И вдруг он резко поднял голову.
— А граали? Хоть кто-нибудь из вас спас свой грааль?
Монат ответил:
— Нет, они все потонули вместе с кораблем! — Его лицо перекосилось от горя, и он зарыдал. — Наверно, и Оунан тоже утонула!
В дрожащем свете факелов они безмолвно смотрели друг на друга. Их лица еще были бледны от перенесенных испытаний, но теперь они побелели, если это было возможно, еще сильнее. Кто-то застонал. Бёртон выругался. Ему тоже было жаль Оунан, но теперь он и его друзья стали нищими, зависящими от милости чужих. Лучше было умереть, чем жить без Граалей, и в былые дни те, кто терял граали, могли совершить (и часто совершали) самоубийство. Ведь на следующий день они просыпались где-то вдали от своих друзей, но зато с собственным источником еды и кое-каких предметов роскоши.

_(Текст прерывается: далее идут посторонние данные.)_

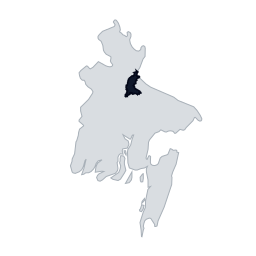 Jamalpur, Dhaka, Bangladesh shown in context, rotated 25°
{"feature_id": "16705992B65705561019803", "entity_name": "Jamalpur", "entity_type": "district", "adm_level": 2, "iso_a3": "BGD", "parent_name": "Bangladesh", "parent_adm1": "Dhaka", "projection": "mercator", "projection_center": [89.869, 25.0], "detail": "fine", "context": "in_parent", "style": "filled", "palette": "ink", "viewbox_px": 256, "rotation_deg": 25, "n_neighbors": 0, "source": "geoboundaries", "source_scale": "gbopen_adm2", "svg_char_len": 7583}
<svg xmlns="http://www.w3.org/2000/svg" viewBox="0 0 256 256"><g transform="rotate(25 128 128)"><path d="M90.5,179.6L90.5,173.9L86.7,162.5L86.9,161.3L86.1,155.8L85.1,152.8L84.6,149.5L86.9,144.8L86.0,144.1L80.9,142.7L80.3,141.5L81.4,136.9L77.8,132.5L76.3,129.2L80.2,118.7L81.2,111.4L80.9,109.9L78.5,108.3L74.3,107.6L71.3,106.3L69.6,104.2L68.1,103.3L66.3,104.0L63.9,103.1L62.0,101.1L60.3,98.6L61.0,95.8L64.1,89.3L65.2,89.1L67.9,90.3L68.9,90.3L70.6,87.8L73.1,80.4L81.6,81.0L83.7,80.8L85.8,80.2L87.0,79.3L87.6,78.1L87.4,77.1L84.8,75.7L83.7,74.7L83.0,71.7L82.2,70.6L77.1,70.4L74.4,69.1L72.9,67.9L70.3,63.8L67.1,60.8L64.0,60.1L62.8,59.2L62.1,57.6L62.5,55.4L64.1,51.1L72.6,41.9L72.8,40.9L72.5,39.7L70.0,38.2L69.8,37.5L70.5,35.5L71.9,35.3L74.9,37.0L77.9,39.9L79.6,42.4L79.7,44.4L82.0,44.8L84.0,45.7L86.0,45.5L87.3,46.0L88.1,45.8L88.5,44.6L86.8,41.7L87.6,40.5L89.6,40.6L91.0,41.6L92.0,43.9L92.2,47.4L94.5,50.5L97.5,52.8L99.9,53.8L102.7,54.5L105.2,53.8L106.4,51.6L105.8,49.7L106.2,47.9L107.2,46.9L108.7,47.0L109.9,48.4L113.2,55.9L112.5,59.2L113.2,68.3L112.4,74.3L112.9,76.6L113.5,77.0L118.5,78.1L125.7,80.5L131.3,81.4L156.4,80.7L161.8,81.9L178.6,81.0L183.1,82.9L188.1,86.0L190.9,88.3L191.4,89.6L191.1,90.8L190.1,91.4L188.4,91.4L184.5,89.9L183.8,90.4L183.8,93.9L180.6,102.9L180.1,105.6L179.0,106.7L175.7,107.3L173.5,112.5L172.6,113.1L170.4,112.0L169.1,112.2L167.4,112.7L165.7,113.9L164.5,115.4L163.2,115.9L158.5,115.8L157.6,118.2L154.6,121.3L152.5,129.7L152.6,132.2L155.2,138.9L157.0,147.5L157.7,148.3L158.6,148.4L158.6,144.5L159.5,144.0L160.6,144.4L162.8,149.7L164.0,151.1L165.9,151.5L168.2,150.7L169.8,149.1L170.5,147.4L169.9,141.6L170.9,139.3L174.7,135.8L175.3,134.7L175.0,128.9L176.5,128.7L178.4,129.1L180.8,127.7L181.6,127.7L182.6,129.2L184.3,128.9L186.9,140.5L187.1,148.6L187.7,153.1L188.7,154.1L191.5,160.8L194.2,184.5L194.5,199.4L195.7,204.5L194.7,205.6L193.8,205.9L192.9,204.1L186.8,200.3L185.3,200.7L183.2,202.9L182.4,204.9L182.7,207.8L183.4,210.6L184.9,212.2L185.0,214.0L186.6,220.7L186.1,220.7L182.8,214.6L178.8,208.6L177.4,197.9L177.3,192.6L174.6,186.3L172.0,175.3L173.1,171.5L171.2,173.2L168.1,166.6L163.3,160.1L161.9,157.3L161.8,154.5L159.8,157.3L157.0,159.2L154.1,162.2L152.2,163.1L146.1,163.6L142.7,159.7L137.7,150.0L137.0,147.8L137.6,142.1L136.5,136.7L136.1,131.9L135.2,132.3L134.9,133.6L135.1,135.6L134.7,137.3L126.3,136.2L129.9,139.1L133.7,139.7L135.7,142.3L135.9,146.5L132.1,149.1L132.4,151.2L134.6,153.8L131.9,154.6L131.2,156.3L131.2,158.7L133.0,162.4L132.7,163.9L135.9,168.8L136.5,171.1L135.7,174.4L128.8,181.1L126.8,185.8L125.2,188.0L123.0,188.4L120.5,186.2L120.4,183.9L121.0,182.0L124.5,177.6L122.6,178.2L117.0,181.9L116.0,178.9L115.3,176.2L115.3,172.8L117.9,167.8L114.9,170.3L114.1,173.4L114.4,177.1L114.1,179.7L112.9,183.1L111.2,185.2L108.6,186.5L107.5,188.5L105.7,189.9L105.1,183.1L103.2,173.9L102.8,175.8L103.8,181.6L103.7,185.3L102.3,188.3L99.4,191.4L97.2,191.9L95.9,191.4L91.8,186.6L91.4,182.1L90.5,179.6ZM141.2,179.8L136.1,180.9L133.5,180.5L138.4,172.2L138.2,168.5L137.4,165.4L135.0,163.0L134.8,161.2L133.7,158.9L133.2,156.1L135.9,155.2L138.1,156.8L138.9,159.9L140.0,162.3L143.9,167.2L143.8,170.2L142.8,177.5L141.2,179.8ZM152.2,177.0L149.1,179.3L150.1,166.1L152.4,171.0L153.0,173.6L152.2,177.0ZM164.1,170.5L162.7,171.4L161.5,170.6L159.8,167.5L160.6,163.6L161.1,163.0L163.1,167.0L164.1,170.5ZM175.6,198.1L173.8,198.3L173.0,197.4L173.4,196.0L172.9,191.8L175.2,191.4L176.0,194.9L175.6,198.1ZM173.7,186.3L172.3,190.5L171.8,188.6L172.7,184.9L173.7,186.3ZM137.2,152.0L137.7,153.4L134.9,151.6L134.1,150.3L135.4,149.7L137.2,152.0Z" fill="#d9dde1" stroke="#a8b0b8" stroke-width="1"/><path d="M110.0,93.7L110.2,93.8L110.4,93.9L110.5,94.0L110.8,94.0L110.7,93.8L110.8,93.8L111.3,94.1L111.7,93.9L112.0,94.2L112.0,94.6L111.9,94.7L111.8,94.8L112.2,94.9L112.2,95.1L112.1,95.3L111.9,95.4L111.7,95.4L111.7,95.7L111.8,95.7L111.9,95.9L112.0,95.9L112.0,96.1L112.3,96.1L112.2,96.3L112.2,96.5L112.3,96.5L112.2,96.5L112.3,96.7L112.5,96.9L112.3,97.1L112.0,97.2L112.1,97.4L112.0,98.1L112.1,98.6L111.8,98.7L111.5,98.7L111.5,99.0L111.6,99.3L111.7,99.5L111.9,99.7L112.0,100.1L112.2,100.3L112.2,100.5L112.4,100.5L112.8,100.5L112.8,100.3L113.0,100.2L112.8,100.2L112.9,99.9L113.0,100.1L113.1,99.9L113.3,99.9L113.2,99.7L113.4,99.4L113.5,99.4L113.4,99.3L113.3,99.2L113.6,99.2L113.7,98.9L113.8,98.8L113.7,98.7L114.0,98.9L114.0,98.7L113.8,98.6L113.8,98.4L113.8,98.2L114.3,98.0L114.5,97.9L114.5,97.6L114.4,97.5L114.8,96.9L115.0,97.0L115.3,97.0L115.4,96.8L115.4,96.6L115.3,96.3L114.9,96.0L114.8,95.8L114.9,95.5L114.8,95.3L114.8,95.2L115.0,95.0L115.0,94.9L114.9,94.9L115.1,94.9L115.1,95.0L115.4,95.0L115.5,95.1L115.4,94.9L115.5,94.9L115.7,95.1L115.8,95.1L115.8,94.9L115.9,94.7L116.3,94.8L116.2,94.7L116.3,94.6L116.2,94.5L116.1,94.4L116.2,94.5L116.5,94.4L116.7,94.6L116.7,94.8L116.8,94.7L116.9,94.8L117.1,94.7L117.1,94.8L117.2,95.1L117.3,95.1L117.1,95.1L117.3,95.3L117.6,95.4L117.8,95.4L118.0,95.3L118.2,95.0L118.3,95.0L118.3,94.9L118.6,94.7L118.8,94.6L119.0,94.5L119.1,94.1L119.3,93.7L119.6,93.7L119.8,93.8L120.0,93.7L120.4,93.6L120.6,93.4L121.0,93.3L121.4,93.6L121.6,93.5L121.7,93.4L121.9,93.4L122.0,93.3L122.2,93.5L122.3,93.6L122.5,93.7L122.5,93.4L122.8,93.2L122.9,93.3L123.0,93.2L123.0,92.9L123.1,92.7L123.2,92.4L123.3,92.1L123.5,92.1L123.8,92.2L123.7,91.9L123.7,91.7L123.9,91.6L123.9,91.3L123.8,91.2L124.0,91.2L124.3,91.1L124.1,91.0L124.2,90.9L123.7,90.9L123.8,90.8L124.0,90.9L124.0,90.7L124.3,90.6L124.3,90.4L124.1,90.3L124.1,90.2L123.7,90.1L123.4,90.1L123.0,90.0L123.0,89.9L123.0,89.7L122.9,89.6L122.7,89.7L122.6,89.8L122.5,89.7L122.3,89.8L122.0,89.7L121.9,89.7L121.6,89.5L121.1,89.6L120.8,89.5L120.3,89.6L120.0,89.4L119.8,89.3L119.7,89.3L119.3,89.4L119.5,89.1L119.2,89.3L119.2,89.5L118.5,89.3L118.4,89.2L118.0,89.1L117.9,89.2L117.5,89.1L117.1,89.0L116.9,88.8L116.8,88.7L116.7,88.3L116.7,88.1L116.6,87.9L116.4,87.8L116.1,87.8L115.7,88.0L115.6,87.9L115.5,87.7L115.6,87.0L115.5,86.9L115.4,86.8L115.2,86.9L115.3,86.7L115.2,86.3L115.2,85.9L114.9,85.9L114.9,85.6L114.9,85.4L115.5,85.4L115.6,85.2L115.9,84.8L116.2,84.5L116.0,84.4L115.9,84.3L115.8,84.2L115.8,83.9L115.9,83.6L115.6,83.3L115.4,83.0L115.3,82.9L115.3,82.7L115.3,82.4L115.2,82.2L115.4,82.2L115.5,81.9L115.4,81.8L115.5,81.4L115.6,81.1L115.8,80.9L115.5,80.7L115.3,80.7L115.1,80.6L115.1,80.3L115.1,79.8L115.2,79.7L115.3,79.5L115.3,79.3L115.4,79.2L115.5,78.8L115.5,78.6L115.5,78.4L115.5,78.1L115.6,77.9L115.9,77.9L116.0,77.9L116.1,78.1L116.4,78.1L116.3,77.7L116.4,77.4L116.5,77.1L116.9,77.0L116.8,76.7L116.7,76.6L116.6,76.8L116.2,76.7L115.9,76.6L115.6,76.5L115.4,76.6L115.3,76.8L115.2,76.8L115.2,77.0L114.8,77.3L114.4,77.2L114.2,77.2L113.9,77.1L113.4,76.9L113.6,76.7L113.7,76.3L113.7,76.2L113.5,75.8L113.3,75.3L113.2,75.2L113.1,74.4L113.1,74.2L113.3,73.5L113.3,73.3L113.3,73.0L113.1,73.0L112.5,72.9L112.2,72.7L111.5,72.5L111.8,72.8L111.7,73.0L111.8,73.1L112.0,73.1L111.9,73.0L112.0,73.0L112.0,73.3L111.9,73.9L111.9,74.0L111.6,74.1L111.0,74.2L110.8,74.5L110.2,75.0L110.4,75.0L110.5,75.4L110.7,76.1L110.8,76.2L110.8,76.4L110.9,76.8L111.1,77.1L111.2,77.4L111.1,77.7L111.0,77.8L111.0,78.2L111.1,78.4L111.0,78.8L110.8,78.9L109.9,78.9L109.7,78.9L109.6,79.0L109.5,79.4L109.2,79.9L108.9,80.6L108.8,80.8L108.8,81.0L108.4,81.6L108.2,81.9L108.0,82.6L108.1,83.1L107.9,83.4L107.8,83.6L108.0,83.9L108.2,84.0L108.3,84.4L108.3,84.9L108.0,85.0L108.4,86.3L108.4,86.9L108.8,87.3L108.9,87.6L108.9,88.3L108.8,88.6L108.8,88.8L108.9,89.2L109.0,89.2L109.2,89.7L108.9,89.7L108.9,89.8L108.4,90.1L108.6,90.4L108.6,90.9L109.0,91.5L109.0,91.9L109.1,92.1L109.6,92.5L109.9,92.8L110.5,93.0L110.3,93.4L110.0,93.7Z" fill="#0f172a" stroke="#020617" stroke-width="1.5"/></g></svg>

— Что ж, — сказал Фрайгейт, — мы можем питаться рыбой и желудевым хлебом.
— До конца своих дней? — огрызнулся Бёртон, скаля зубы. — А они, насколько мы знаем, могут длиться бесконечно.
— Я просто попытался посмотреть на вещи с солнечной стороны, — ответил американец. — Хотя и она, признаться, весьма мрачновата.
— А почему бы нам не заняться проблемами по мере их возникновения? — спросила Алиса. — В данный момент я бы предпочла, чтобы вы осмотрели мои ребра, и, я уверена, бедная Логу тоже хотела бы, чтобы ей вправили кость и наложили повязку.
Тот человек, который привел их в хижину, занялся лечением больных. Покончив с этим и облегчив страдания пациентов с помощью небольших кусочков мечтательной резинки, он вышел из хижины. Бёртон, Казз и Монат последовали за ним. К этому времени солнце уже почти выжгло туман. Через несколько минут он должен был полностью исчезнуть.
Вид был впечатляющий. Весь нос плота, имевший заостренную форму, отломился, когда он вылез на берег и сломался о камень рифа. Причалы и лодки ганопо превратились в щепки, скрывшиеся под грудой бревен, громоздившейся на берегу. Главная часть плота тоже выскочила на берег метров на 13. Несколько сотен плотовщиков стояли возле обломков кораблекрушения, оживленно разговаривая, но явно ничего конструктивного не предпринимая.